◆ ACTIVITY: Drop the pictures, then extract the listing word for word.

◆ DATA SECTION:
--

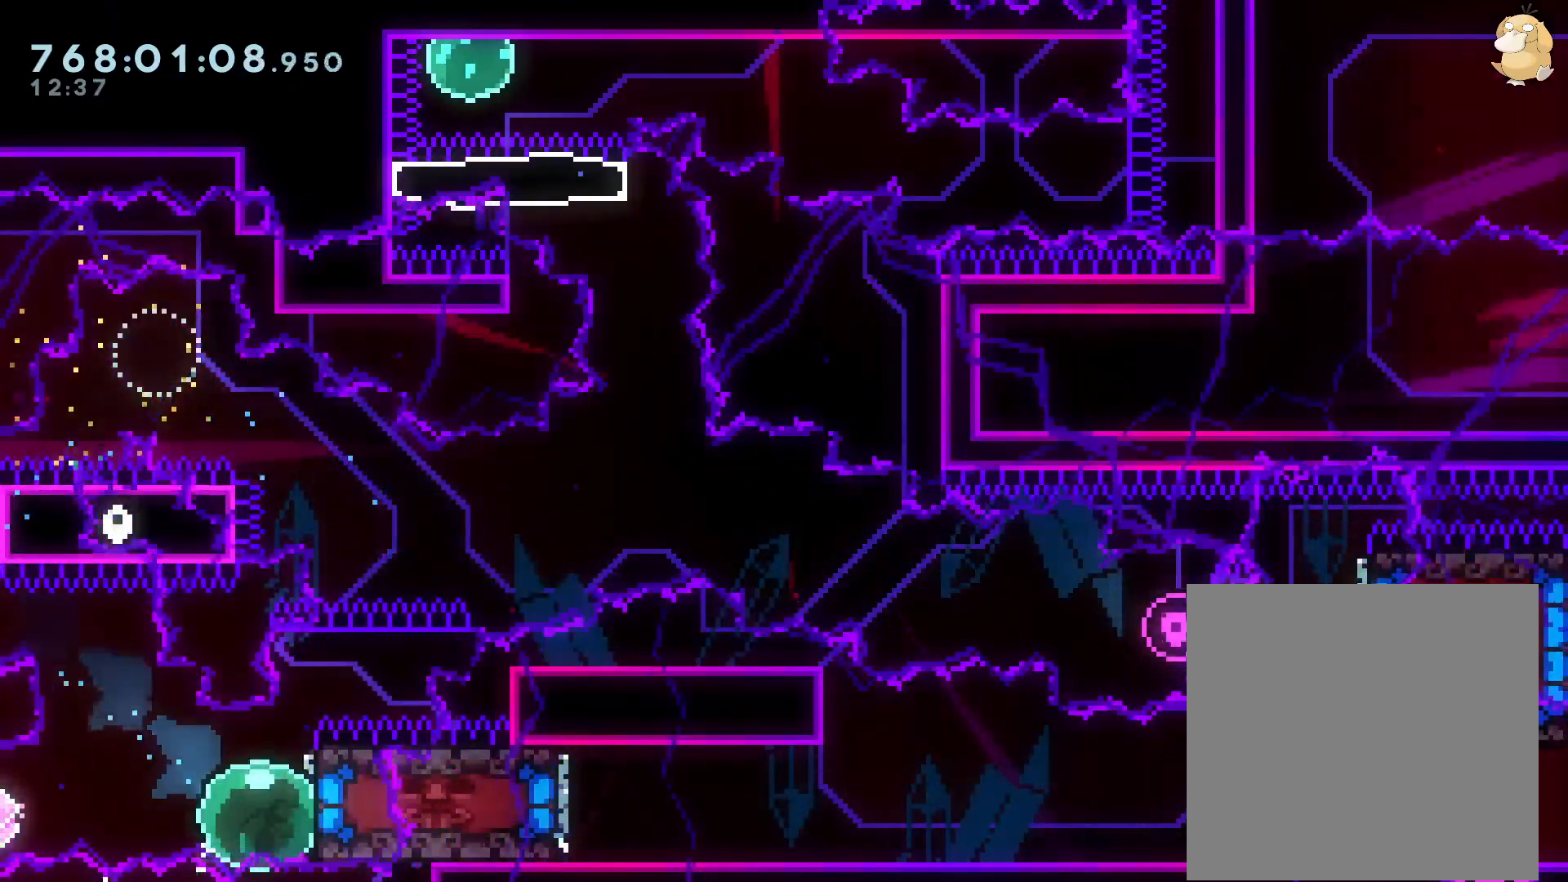
{"dt_ms": 500, "buttons": [], "left_stick": "center", "right_stick": "center", "events": [[100, "DPAD_RIGHT", "down"], [433, "DPAD_DOWN", "down"], [450, "DPAD_DOWN", "up"], [483, "DPAD_RIGHT", "up"]]}
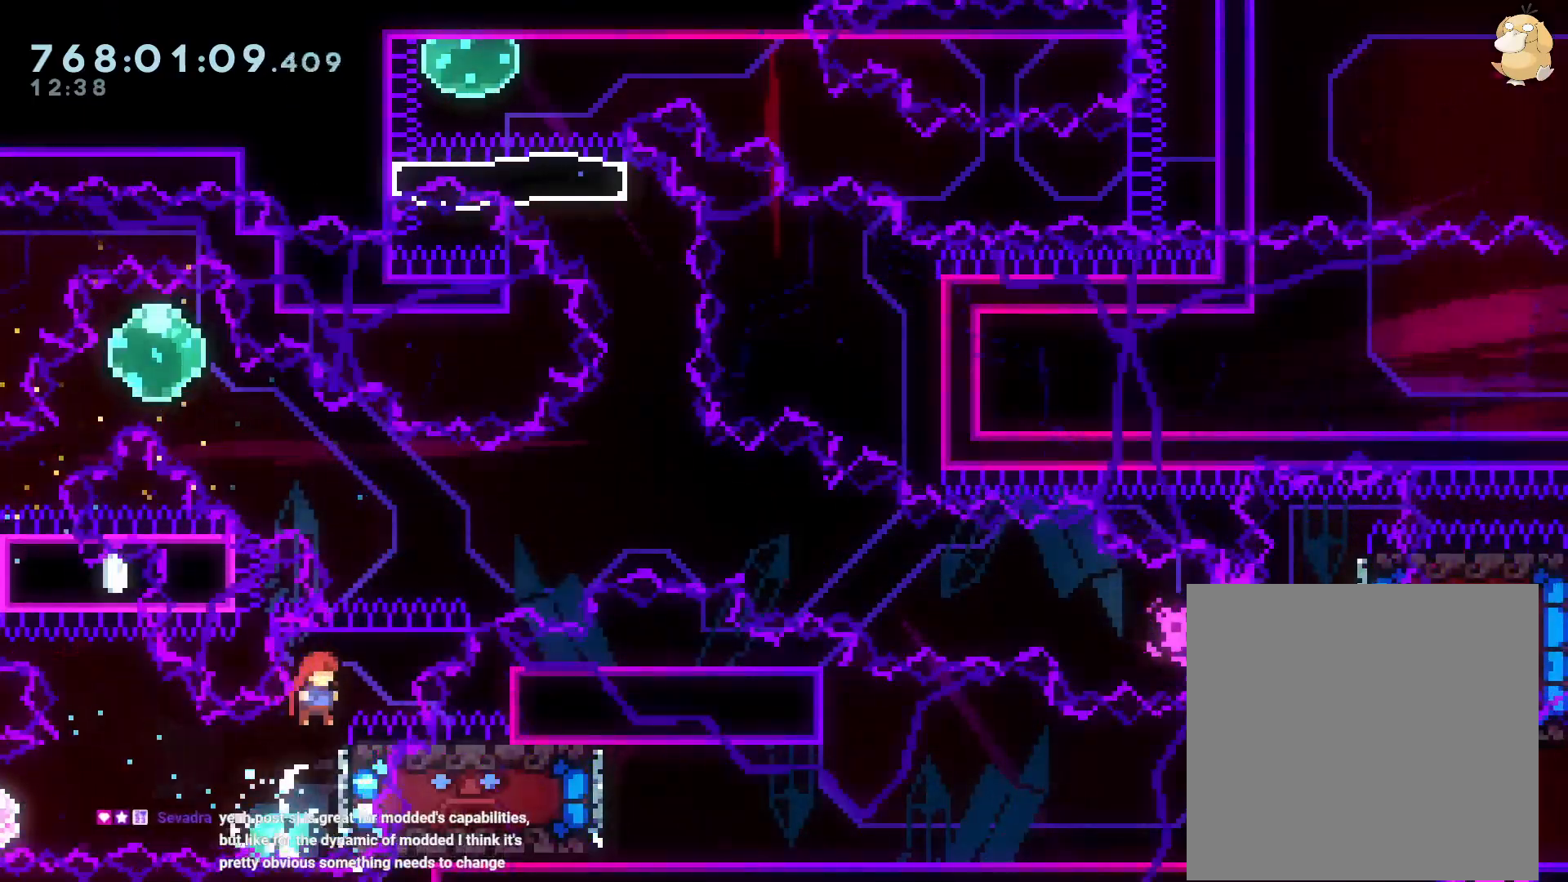
{"dt_ms": 500, "buttons": [], "left_stick": "center", "right_stick": "center", "events": [[100, "START", "down"], [183, "START", "up"], [200, "DPAD_DOWN", "down"], [333, "DPAD_DOWN", "up"]]}
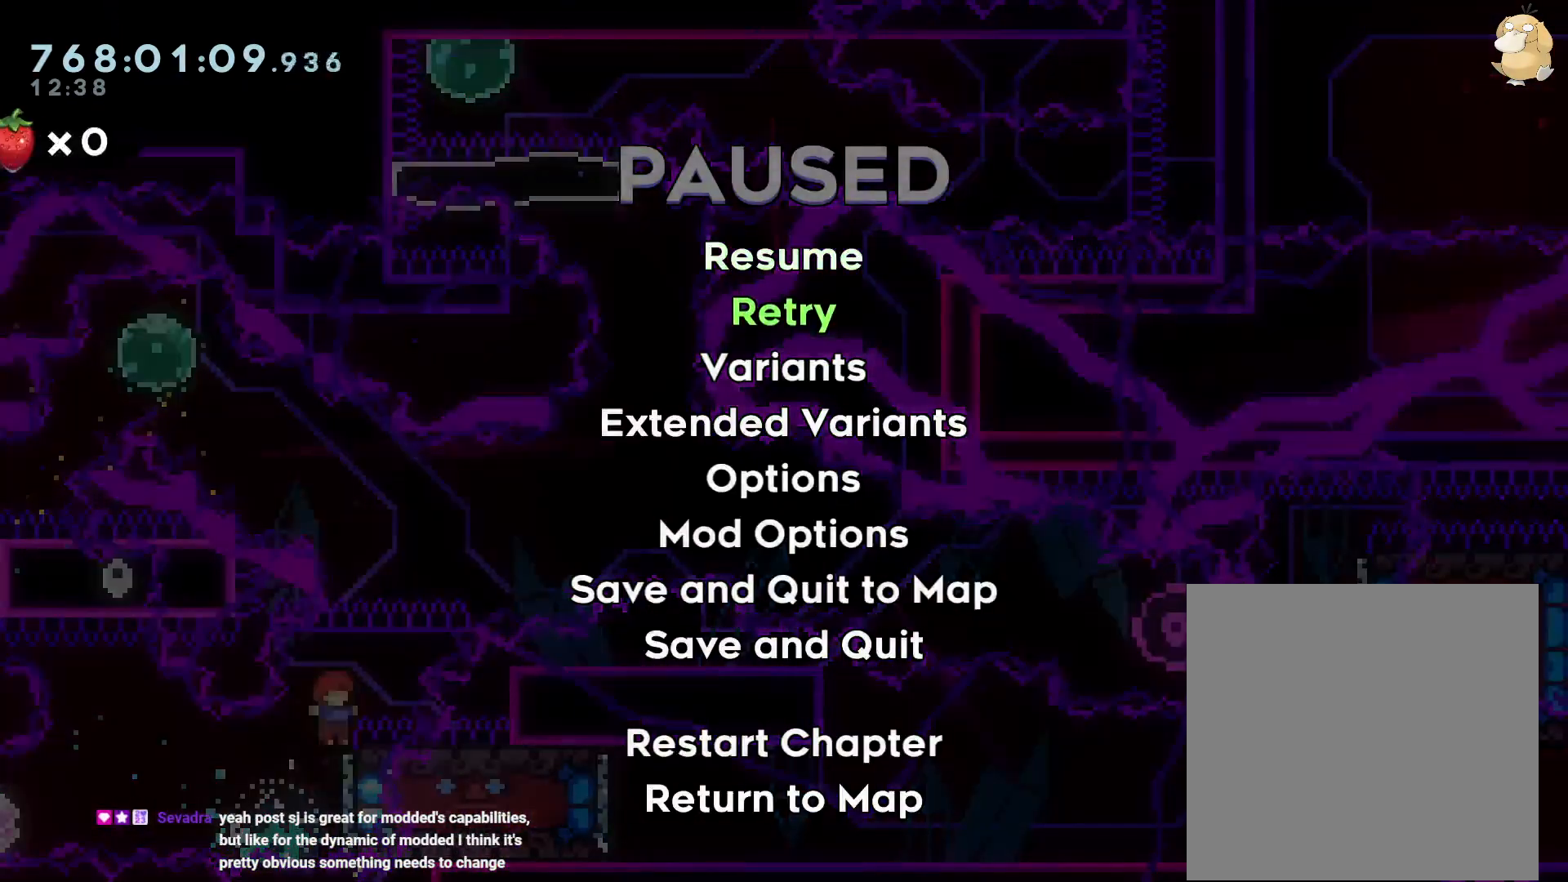
{"dt_ms": 500, "buttons": [], "left_stick": "center", "right_stick": "center", "events": []}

--

◆ WRITTEN REPLY:
{"dt_ms": 500, "buttons": [], "left_stick": "center", "right_stick": "center", "events": [[100, "DPAD_RIGHT", "down"], [433, "DPAD_DOWN", "down"], [450, "DPAD_DOWN", "up"], [483, "DPAD_RIGHT", "up"]]}
{"dt_ms": 500, "buttons": [], "left_stick": "center", "right_stick": "center", "events": [[100, "START", "down"], [183, "START", "up"], [200, "DPAD_DOWN", "down"], [333, "DPAD_DOWN", "up"]]}
{"dt_ms": 500, "buttons": [], "left_stick": "center", "right_stick": "center", "events": []}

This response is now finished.